Straps and Wearability
There are two strap options at purchase of the S.A.R. Rescue-Timer, a rubber strap and a bracelet for $100 difference. The version I acquired had the rubber strap, though had I bought the watch new, I likely would have gone for the bracelet. Regardless, the rubber strap is very well made and substantial. It’s a molded rubber with interesting contours that add something sporty and aggressive to the overall design. The shape continues the flow of the case, creating a streamlined form. The strap is secured by a steel deployment clasp that also features a built in diver-extension. Overall, the quality is very good, my one critique being that since it’s the type or strap one cuts to size it might not always fit. In my case, I purchased the watch off of someone with slightly thinner wrists, thus making the strap too tight. The clasp also is a bit generic, and could have been built to match the case a bit more.
Do to the lug design of the watch, putting just any 20mm strap on it wont quite look right. They will fit, but the rubber strap, and I image the end link of the bracelet, widen to 25.5mm to meet the sides of the lugs. Luckily, I found a leather strap that does a similar thing, the Di-Modell Chronissimo. Also made in Germany, the Chronissimo had a pilot style that has the strange detail of having leather “wings” that make the strap wider than the lug width. This makes it fit into the S.A.R.’s lugs more smoothly. The strap is also quite thick, which helps in the same way. The black leather and white stitching work very well with the dial and rubber bezel design, perhaps dressing things up a bit. That said, it’s also very purposeful looking and like it was built to withstand extreme circumstances.
On the wrist, the S.A.R. wears very nicely. It’s a nimble watch given how rugged it is thanks to smart design. The curving of the case, the 13.5mm height and off center crown all contribute to making it very wearable. The 42 x 49mm case is a nice size for a watch like this, and it actually wears a bit smaller than that do to the conical shape of the case. It’s quite easy to forget that this watch is meant for such extreme circumstances and can go down 1000m. Also, given that it has a bumper and such a tough build, it’s designed smartly to not have anything sticking out that might snag or smack into something.
As far as style goes, I find the S.A.R. to be similar to wearing a pilot’s watch. It’s sporty but clean and subtle, so it can work in many situations. With the optional bracelet, I imagine it would be even more versatile. At it’s heart it’s a sporty/tool watch, but it doesn’t seem overly masculine or under designed.
Well, there clearly is/was a lot to say about this watch, and for good reason. So many brands strive so hard with marketing, adding bells and whistles to their watches to make them seem tougher, but the Mühle S.A.R. Rescue-Timer just is that tough, and doesn’t need to flaunt it. This likely is because it was created for a need not a desire.
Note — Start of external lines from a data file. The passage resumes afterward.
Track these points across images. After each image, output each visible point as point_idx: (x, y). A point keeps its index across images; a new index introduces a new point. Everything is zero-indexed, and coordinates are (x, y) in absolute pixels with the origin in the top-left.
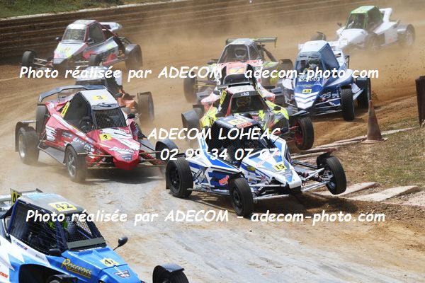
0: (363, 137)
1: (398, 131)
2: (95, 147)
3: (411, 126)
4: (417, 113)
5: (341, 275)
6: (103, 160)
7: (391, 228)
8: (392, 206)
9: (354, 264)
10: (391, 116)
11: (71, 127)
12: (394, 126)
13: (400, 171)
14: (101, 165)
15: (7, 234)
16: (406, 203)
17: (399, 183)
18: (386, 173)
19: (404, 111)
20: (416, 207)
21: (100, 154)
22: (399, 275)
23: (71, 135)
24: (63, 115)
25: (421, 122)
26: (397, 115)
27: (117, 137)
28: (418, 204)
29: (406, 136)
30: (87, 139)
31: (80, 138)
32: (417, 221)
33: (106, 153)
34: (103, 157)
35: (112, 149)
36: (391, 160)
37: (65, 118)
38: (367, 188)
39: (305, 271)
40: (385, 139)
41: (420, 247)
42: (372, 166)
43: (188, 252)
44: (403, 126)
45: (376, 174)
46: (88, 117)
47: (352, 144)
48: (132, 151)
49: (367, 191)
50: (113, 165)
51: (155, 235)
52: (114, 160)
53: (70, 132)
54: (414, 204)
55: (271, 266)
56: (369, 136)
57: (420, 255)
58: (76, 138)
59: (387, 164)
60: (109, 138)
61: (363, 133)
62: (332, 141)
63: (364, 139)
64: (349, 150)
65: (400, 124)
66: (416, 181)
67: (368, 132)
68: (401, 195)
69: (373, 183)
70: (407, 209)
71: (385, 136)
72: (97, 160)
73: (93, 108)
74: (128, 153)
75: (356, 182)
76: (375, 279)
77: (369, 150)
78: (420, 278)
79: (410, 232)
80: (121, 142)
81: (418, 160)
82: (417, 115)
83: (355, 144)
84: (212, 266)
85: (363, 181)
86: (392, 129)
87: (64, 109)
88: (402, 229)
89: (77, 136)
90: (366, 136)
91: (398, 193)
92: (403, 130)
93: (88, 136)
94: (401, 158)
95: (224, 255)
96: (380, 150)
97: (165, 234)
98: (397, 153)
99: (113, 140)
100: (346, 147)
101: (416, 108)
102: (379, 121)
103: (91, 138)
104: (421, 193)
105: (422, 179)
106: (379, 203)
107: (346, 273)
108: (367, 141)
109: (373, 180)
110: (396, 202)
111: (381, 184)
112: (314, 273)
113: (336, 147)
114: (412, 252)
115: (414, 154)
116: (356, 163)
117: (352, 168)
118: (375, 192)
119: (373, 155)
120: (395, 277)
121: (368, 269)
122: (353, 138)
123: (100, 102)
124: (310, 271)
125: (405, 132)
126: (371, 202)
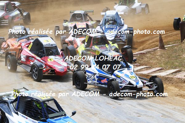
0: (157, 48)
1: (172, 45)
2: (46, 65)
3: (177, 43)
4: (180, 37)
5: (147, 108)
6: (50, 71)
7: (169, 87)
8: (169, 78)
9: (153, 103)
10: (169, 39)
11: (33, 55)
12: (170, 43)
13: (173, 63)
14: (49, 73)
15: (16, 111)
16: (175, 77)
17: (172, 68)
18: (166, 64)
19: (175, 37)
20: (179, 78)
21: (48, 68)
22: (172, 107)
23: (33, 59)
24: (29, 49)
25: (182, 42)
26: (172, 38)
27: (56, 60)
28: (181, 77)
29: (175, 48)
30: (41, 61)
31: (38, 60)
32: (180, 84)
33: (51, 68)
34: (49, 70)
35: (54, 66)
36: (169, 58)
37: (30, 51)
38: (158, 70)
39: (131, 106)
40: (166, 49)
41: (181, 96)
42: (160, 61)
43: (81, 98)
44: (174, 43)
45: (162, 64)
46: (42, 51)
47: (152, 51)
48: (64, 67)
49: (158, 71)
50: (55, 73)
51: (66, 91)
52: (55, 71)
53: (33, 57)
54: (179, 77)
55: (116, 104)
56: (159, 48)
57: (182, 99)
58: (36, 60)
59: (167, 60)
60: (52, 61)
61: (157, 46)
62: (143, 50)
63: (157, 49)
64: (150, 53)
65: (173, 42)
66: (180, 67)
67: (159, 46)
68: (173, 73)
69: (161, 68)
70: (175, 79)
71: (166, 47)
72: (47, 71)
73: (44, 46)
74: (62, 68)
75: (153, 68)
76: (162, 109)
77: (159, 54)
78: (181, 109)
79: (177, 89)
80: (58, 62)
81: (180, 58)
82: (180, 38)
83: (153, 51)
84: (91, 104)
85: (157, 67)
86: (169, 44)
87: (30, 46)
88: (174, 88)
89: (37, 59)
90: (158, 48)
91: (172, 72)
92: (174, 45)
93: (42, 59)
94: (173, 57)
95: (96, 99)
96: (164, 54)
97: (70, 90)
98: (171, 55)
99: (54, 61)
100: (149, 52)
101: (180, 35)
102: (163, 41)
103: (44, 60)
104: (182, 72)
105: (182, 66)
106: (164, 76)
107: (149, 107)
108: (158, 50)
109: (161, 67)
110: (171, 76)
111: (164, 69)
112: (135, 107)
113: (145, 52)
114: (178, 98)
115: (179, 55)
116: (153, 59)
117: (152, 62)
118: (162, 72)
119: (161, 56)
120: (170, 109)
121: (158, 105)
122: (152, 48)
123: (48, 43)
124: (134, 106)
125: (175, 46)
126: (160, 76)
Mühle doesn’t need additional marketing, because they already have the perfect ambassadors for the watch, the S.A.R. teams that wanted it in the first place. From the inside to the out, the S.A.R. has been built well above and beyond the needs of a normal consumer, which in turn makes sure the watch will last you a long time.
While the S.A.R. does cost a pretty penny at $2,390 or $2,490, the money clearly is going where it should, which is to say into the making of the watch. Besides the screw-bars and maybe one or two other things, nothing is stock and nothing has been sacrificed. I mean, they even install their own components into the movement…that’s rare. Let’s also not forget that the watch is made in Glashütte, which while not as big of a premium adder as Swiss Made, does add to the cost. But, I think of that more the way I think of Made in America, for Glashütte, it’s about supporting local business, and I can always get behind that.